Yes. Go to Settings > Membership on the web app and select any of the three tiers.
The new price takes effect on your next billing cycle, and your DVR library, recordings, and household settings all carry over. You can switch as often as every 30 days without penalty.
#What channels did the YouTube TV genre plans add or remove in February 2026?
The genre plans didn’t add new channels. They subdivide the existing Base plan lineup.
Sports plan keeps everything sports-branded (ESPN, regional sports, league networks) plus local broadcast affiliates. Entertainment plan keeps cable entertainment, news, kids, and lifestyle networks plus local broadcast affiliates. The Base plan still includes everything from both genre plans combined, which is why its price didn’t drop.

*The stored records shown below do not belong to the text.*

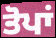
ਤੋਪਾਂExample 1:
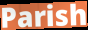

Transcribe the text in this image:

Parish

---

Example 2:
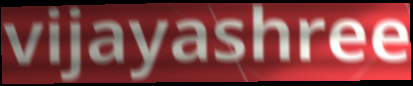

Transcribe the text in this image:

vijayashree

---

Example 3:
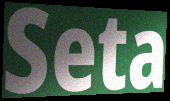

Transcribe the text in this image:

Seta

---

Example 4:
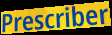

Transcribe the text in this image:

Prescriber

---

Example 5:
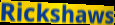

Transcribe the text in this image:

Rickshaws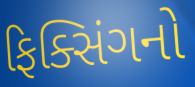
ફિક્સિંગનો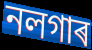
নলগাৰ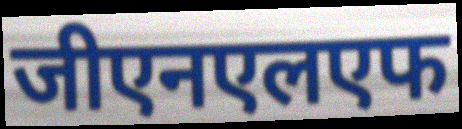
जीएनएलएफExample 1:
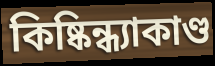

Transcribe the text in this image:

কিষ্কিন্ধ্যাকাণ্ড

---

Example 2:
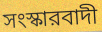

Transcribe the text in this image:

সংস্কারবাদী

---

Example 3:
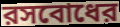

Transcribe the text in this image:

রসবোধের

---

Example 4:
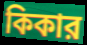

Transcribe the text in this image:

কিকার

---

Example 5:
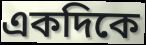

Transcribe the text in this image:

একদিকেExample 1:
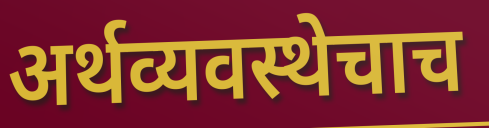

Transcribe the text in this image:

अर्थव्यवस्थेचाच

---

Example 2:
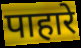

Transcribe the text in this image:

पाहारे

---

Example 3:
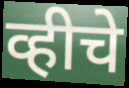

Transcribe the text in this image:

व्हीचे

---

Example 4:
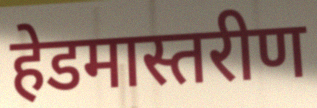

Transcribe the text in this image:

हेडमास्तरीण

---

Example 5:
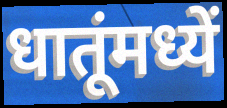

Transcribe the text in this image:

धातूंमध्यें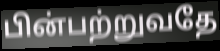
பின்பற்றுவதே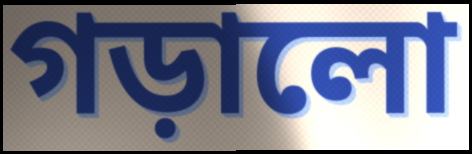
গড়ালো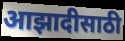
आझादीसाठी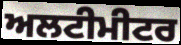
ਅਲਟੀਮੀਟਰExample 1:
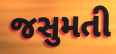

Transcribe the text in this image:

જસુમતી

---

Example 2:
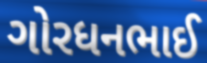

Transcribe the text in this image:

ગોરધનભાઈ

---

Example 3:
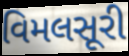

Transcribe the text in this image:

વિમલસૂરી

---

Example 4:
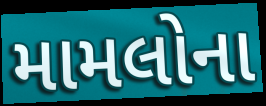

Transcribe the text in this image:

મામલોના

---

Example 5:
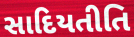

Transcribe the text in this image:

સાદિયતીતિ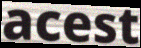
acestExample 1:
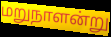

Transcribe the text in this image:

மறுநாளன்று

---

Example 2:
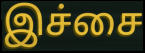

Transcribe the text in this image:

இச்சை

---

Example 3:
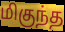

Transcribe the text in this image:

மிகுந்த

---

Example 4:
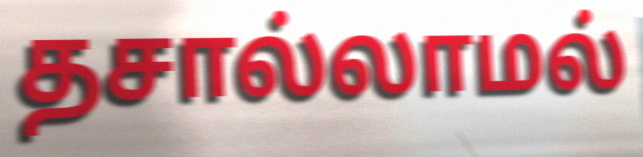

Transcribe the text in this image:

தசால்லாமல்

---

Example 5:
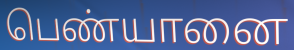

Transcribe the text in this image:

பெண்யானை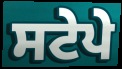
ਸਟੇਪੇ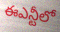
ఈఎన్టీలో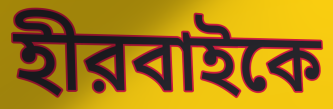
হীরবাইকে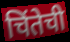
चिंतेची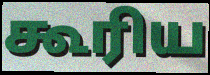
கூரிய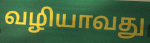
வழியாவது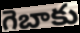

#Does YouTube TV still work on older smart TVs?
YouTube TV’s app runs on most 2019-or-newer smart TVs from Samsung, LG, Sony, Vizio, and Hisense, plus every Roku, Fire TV, Apple TV 4K, and Chromecast with Google TV released since 2019.
Older 2016-2018 smart TVs can lose app support without warning when Google updates the minimum platform version.
#What’s the difference between YouTube TV 4K Plus and regular 4K streaming?
Regular YouTube TV streams top out at 1080p HDR on compatible channels. The 4K Plus add-on at $9.99/month unlocks 4K HDR streams on the limited catalog of 4K-capable channels (currently NBC Sunday Night Football, select ABC/ESPN NBA games, and on-demand recordings). It also removes the 3-device home streaming cap and enables offline DVR downloads on phones and tablets.